The ultimate vision for complex product realization is a new paradigm born out of the confluence of radical advances in information technologies, analytical tools using this information, and the changes in organizations these advances will enable. In this new world, sophisticated simulations are seamlessly integrated with conceptual and detailed design tools. These tools allow customers, designers and managers to learn and adapt together as they experiment in real time with a multitude of product concepts. Intelligent agents monitor the process and provide guidance on overall design strategy, technical risks and opportunities, manufacturing issues, reliability and life cycle cost.
As product realization progresses, the learning and adaptation process expands to encompass all participants in all product life cycle areas. Large, international teams of designers, developers, manufacturers, marketing personnel, and managers — all trained in working effectively across organizational cultures — are facilitated in their product tradeoff negotiations by multi-attribute, cross-disciplinary optimization tools. High-level managers and senior product architects take advantage of their wide and detailed view into the evolving web of business relationships to facilitate the absorption of new technologies, provide guidance on changing customer needs, and formulate a product portfolio strategy.

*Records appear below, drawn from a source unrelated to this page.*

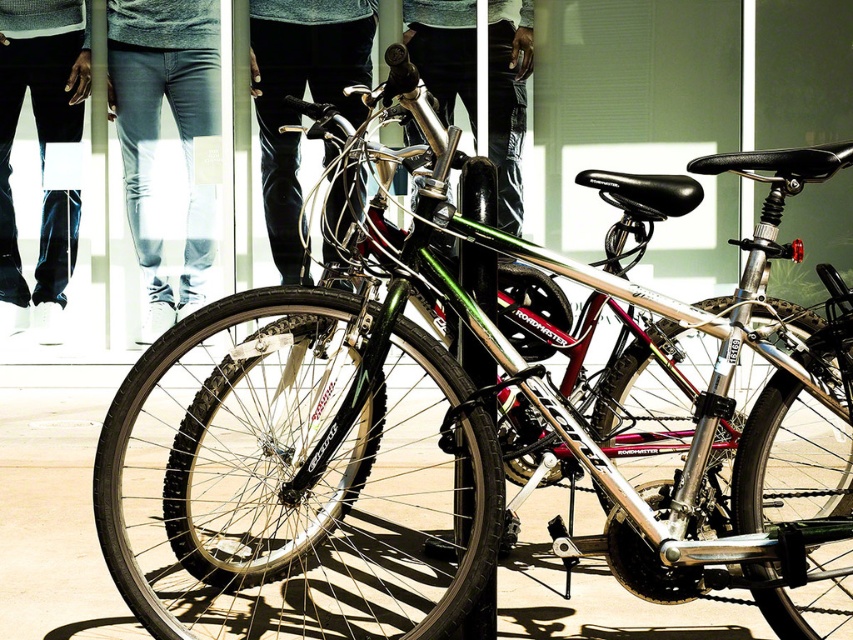
Can you confirm if dark blue jeans at lower left is positioned below metallic silver bicycle at center?

Indeed, dark blue jeans at lower left is positioned under metallic silver bicycle at center.

Measure the distance between dark blue jeans at lower left and camera.

dark blue jeans at lower left is 7.10 meters away from camera.

You are a GUI agent. You are given a task and a screenshot of the screen. Output one action in this format:
    pyautogui.click(x=<x>, y=<y>)
    Task: Click on the dark blue jeans at lower left
    The image size is (853, 640).
    Given the screenshot: What is the action you would take?
    pyautogui.click(x=42, y=141)

Is point (344, 72) closer to camera compared to point (50, 278)?

Yes.

Is black leather pants at center closer to the viewer compared to dark blue jeans at lower left?

Yes.

Is point (361, 108) in front of point (4, 84)?

That is False.

Image resolution: width=853 pixels, height=640 pixels. In order to click on black leather pants at center in this screenshot , I will do `click(300, 97)`.

Is smooth concrete pavement at center positioned behind denim jeans at center?

That is False.

Can you confirm if smooth concrete pavement at center is wider than denim jeans at center?

Yes, smooth concrete pavement at center is wider than denim jeans at center.

Who is more distant from viewer, (x=585, y=632) or (x=113, y=54)?

Positioned behind is point (x=113, y=54).

Find the location of a particular element. This screenshot has height=640, width=853. smooth concrete pavement at center is located at coordinates (54, 504).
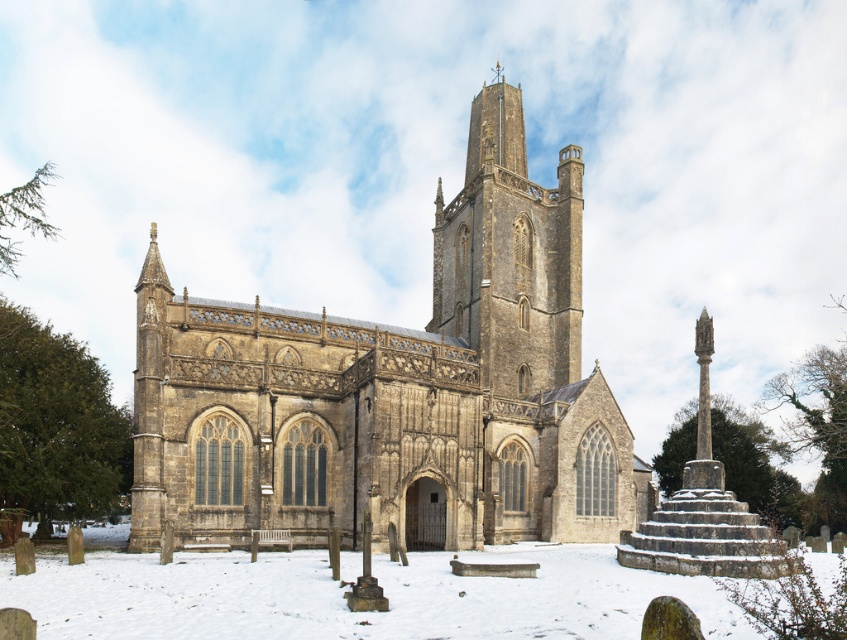
Does point (458, 636) come in front of point (473, 196)?

Yes, it is.

Does white powdery snow at center appear on the left side of brown stone tower at center?

Yes, white powdery snow at center is to the left of brown stone tower at center.

Is point (591, 563) positioned before point (479, 193)?

Yes.

Where is `white powdery snow at center`? The width and height of the screenshot is (847, 640). white powdery snow at center is located at coordinates (344, 600).

Can you confirm if stone church at center is thinner than brown stone tower at center?

In fact, stone church at center might be wider than brown stone tower at center.

Does stone church at center lie in front of brown stone tower at center?

Yes, it is.

Where is `stone church at center`? stone church at center is located at coordinates (396, 388).

Between point (172, 476) and point (563, 634), which one is positioned in front?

The foundation of this future product realization environment is based on advancing information technologies — i.e., the convergence of digital technologies for voice, data and images, combined with increasing processing power, network capacity and software efficiency. Much of current research aims to leverage emerging information technologies to coordinate the activities of design teams, managers, and supply chain players so as to reduce product cycle time and life cycle cost while increasing user satisfaction with the resulting products. Sophisticated, network-based design tools that facilitate concurrent optimization of component and subsystem designs are already being used in certain product areas and are expected to diffuse widely over the next decade.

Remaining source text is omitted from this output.